Paying Off the Midnight Waffles

Sunday, November 20, 2011

I confronted an officer of the United States Postal Service this morning. I spotted him a block away, casing the neighborhood one house at a time in a criss-cross pattern. He stopped at every door. Who is this man? What is his angle? When he approached, I was ready for him. I kept my eyes sealed to the peep hole. My right hand rested on the doorknob and my left held a gleaming tack-hammer. Nobody but nobody approaches the threshold of my domicile, not without a bag of low mein noodles. One step up towards the door and I was on him, staring him down the curb and into a puddle. “Identify yourself! Are you alone? Declare your purpose! Are you an operative of the government?”

The coward feigned ignorance and hysteria, he even left his ear-buds in and side-stepped my interrogation. He jammed a bundle of credit card offers into my hands and split. Discover, MasterCard, Citibank. They all want a taste. The buzzards are circling because they can smell my alpha-male credit. That's why I'm a mark. I run a high balance but never miss a payment. It's a blood sport. I never cared much for penny slots or gentleman's bets so forgive me for quoting Lady Gaga: "Russian Roulette ain't the same without a gun." There has to be skin in the game or I won't play. I won't be applying for any new credit cards as I am currently engaged in all out warfare with the bastards at Visa. They hosed me into a rotten deal years ago, tempting me into a life-debt with the promise of free airline miles. "Free" is a four-letter word that only rings true if you can't put a dollar sign on a pound of your own flesh.

I shredded the envelopes and torched the scrappings in an iron pot. I was sweeping the ashes into bucket of bleach when Andy squawked. Bruner again, reminding me of the show tonight. He and his roommates produce and perform on these do-it-yourself comedy shows in nontraditional locations around Queens and Brooklyn. Last time they scribbled arrows on the sidewalk and performed in a boxing ring in Dumbo, trading quips instead of haymakers. For tonight, they rented the rock-star suite of a hotel in Long Island City. Admission is $20, and it's all you can drink. I wanted to go, but I had to be up early.

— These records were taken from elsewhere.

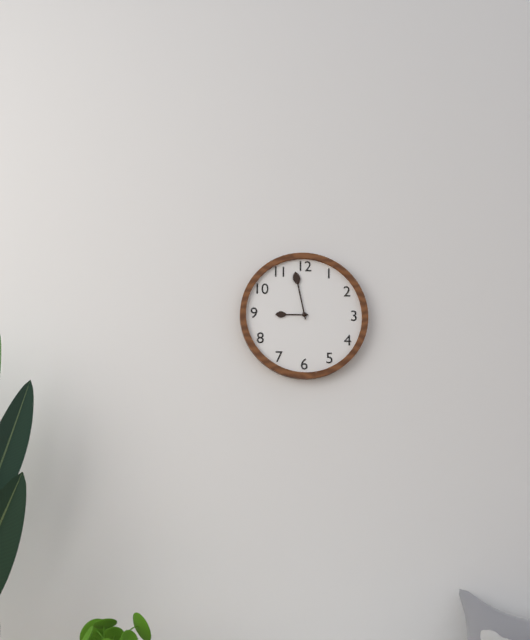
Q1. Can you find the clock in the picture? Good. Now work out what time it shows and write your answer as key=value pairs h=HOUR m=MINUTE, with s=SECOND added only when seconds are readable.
h=8 m=58
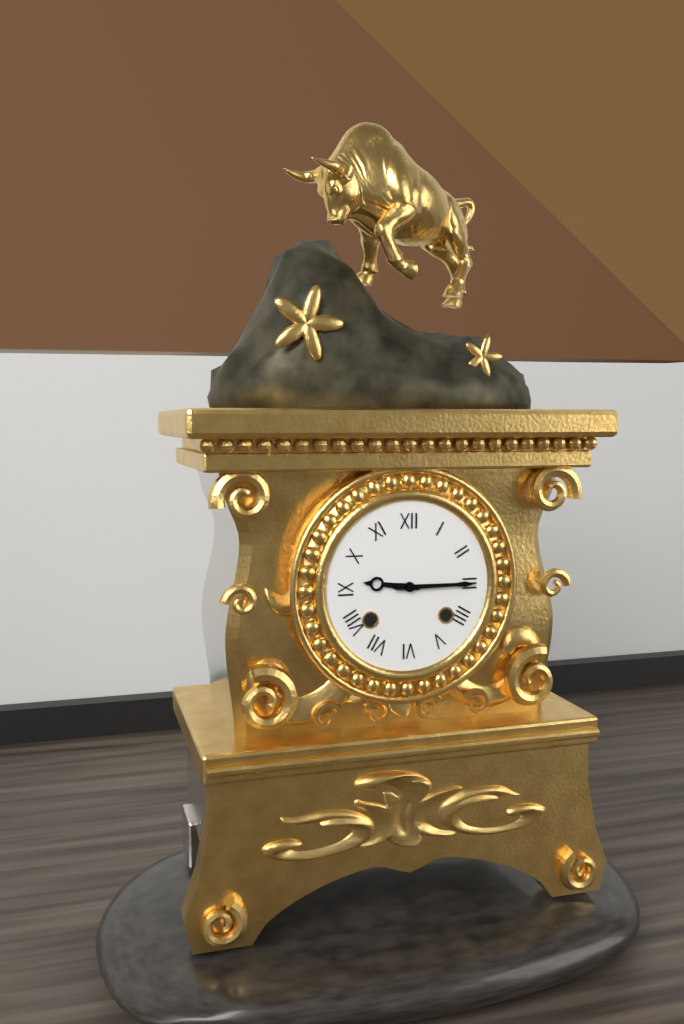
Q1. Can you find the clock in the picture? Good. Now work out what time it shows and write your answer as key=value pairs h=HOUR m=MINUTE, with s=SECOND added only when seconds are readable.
h=9 m=15
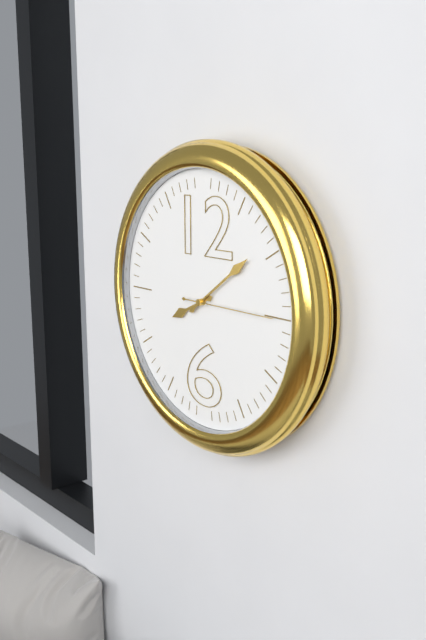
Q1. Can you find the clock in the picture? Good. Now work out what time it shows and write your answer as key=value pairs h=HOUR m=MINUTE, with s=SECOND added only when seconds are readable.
h=8 m=9 s=15
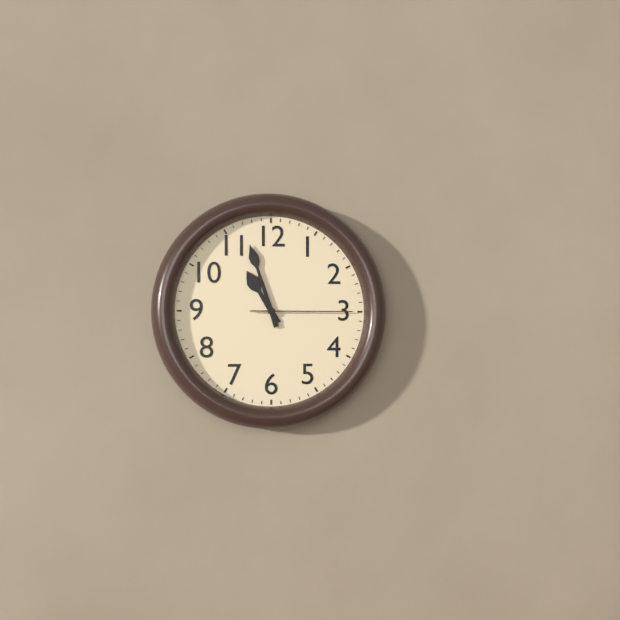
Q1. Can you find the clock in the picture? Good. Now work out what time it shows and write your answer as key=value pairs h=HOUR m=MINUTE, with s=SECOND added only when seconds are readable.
h=10 m=57 s=15
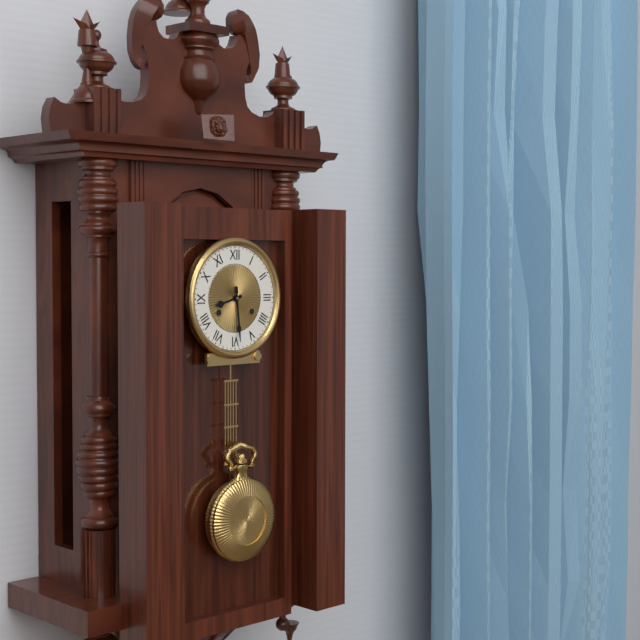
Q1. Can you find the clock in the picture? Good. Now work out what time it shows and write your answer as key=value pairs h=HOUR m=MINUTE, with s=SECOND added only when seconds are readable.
h=8 m=29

I declined the invitation with great regret. I'm missing too many of these, life swirls ever down the drain. Andy's alarm systems are set daily for 4 a,m. He dutifully wakes me up every day, and I habitually thank him by not pulverizing him against the radiator. I have to be up and cycling over the Queensboro Bridge by sunup or else the guests miss out on their eggs benedicts. That's what I do; I work room service at a five-star luxury hotel in Midtown. My job consists of delivering omelets and dark-roast coffee to celebrities and dot-com survivor stories. Divulging the identity of our guests is strictly prohibited. In fact, it's Service Standard #14 of our zeitgeist: "Be respectful of our guest's personal time and privacy, delivering service that does not interrupt or interfere with our guest's activities. Never approach a guest to request a favor, such as an autograph." I collect them anyway, having Andy snap a small grainy photograph of their signed room-service slips in case I ever need to forge a high-powered signature in a sensitive situation. You never know...but I do.

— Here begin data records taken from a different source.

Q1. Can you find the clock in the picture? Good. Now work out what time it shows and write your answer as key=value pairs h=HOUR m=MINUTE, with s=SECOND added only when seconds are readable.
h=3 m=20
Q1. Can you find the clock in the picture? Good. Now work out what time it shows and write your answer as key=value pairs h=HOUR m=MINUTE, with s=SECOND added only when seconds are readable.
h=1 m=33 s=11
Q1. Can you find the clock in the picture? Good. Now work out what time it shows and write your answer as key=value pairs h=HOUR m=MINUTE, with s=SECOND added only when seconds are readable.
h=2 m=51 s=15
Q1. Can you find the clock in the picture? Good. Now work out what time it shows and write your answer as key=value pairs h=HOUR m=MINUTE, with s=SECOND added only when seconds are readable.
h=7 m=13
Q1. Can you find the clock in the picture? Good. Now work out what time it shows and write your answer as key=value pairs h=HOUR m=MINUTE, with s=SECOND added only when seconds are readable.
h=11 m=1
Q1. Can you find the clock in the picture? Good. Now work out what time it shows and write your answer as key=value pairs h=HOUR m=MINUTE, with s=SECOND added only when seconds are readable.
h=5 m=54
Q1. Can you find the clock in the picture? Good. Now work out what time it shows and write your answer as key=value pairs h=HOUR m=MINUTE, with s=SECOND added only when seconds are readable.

It's not a job, it's a prison sentence. I loathe the task of rushing breakfast to uppercrust elites with bulletproof bank accounts and Centurion Amex cards made out of anodized titanium. Alas, that's the mission. The hotel is an infant, barely one year old and deathly terrified of an old enemy: unionization. In an effort to thwart organized labor we all make money well over our position, including magical benefits like vacation pay, sick pay and health and dental insurance. I even get an eight-hour freebie just for having my birthday roll past on the calendar. It's the fourteenth job I've held in two years of living in New York City, and at this point it's a joyless chore, merely a means to an end.

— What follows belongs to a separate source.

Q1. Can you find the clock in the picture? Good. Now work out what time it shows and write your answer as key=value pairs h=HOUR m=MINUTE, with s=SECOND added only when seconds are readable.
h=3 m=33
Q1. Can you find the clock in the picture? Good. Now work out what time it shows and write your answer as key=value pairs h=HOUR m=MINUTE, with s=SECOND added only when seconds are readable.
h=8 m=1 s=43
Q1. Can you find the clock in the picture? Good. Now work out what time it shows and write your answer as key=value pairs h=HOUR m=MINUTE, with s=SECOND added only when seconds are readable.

The punishment is beyond harsh. My debt is the bastard child of carelessness and life in the moment. I should have been more careful, taken steps to have more money coming in than going out. Prescient of consequence, I did the wrong thing anyway. Life felt liquid, impossible to grasp and ever evaporating into the ether. Responsibility could wait, so I put it on the shelf to deal with at a better time that never came. Digging out was going to take some doing. I had to triage the whole situation and prioritize monotony and diligence over gut instinct and spontaneity. Every balance transfer is a minor victory, followed by a cash-poor hangover. The euphoria is short-lived when I'm paying interest on rounds of drinks and midnight waffles I vomited against the side of a bank four years ago, but I'm no Sisyphus. Parky shall prevail.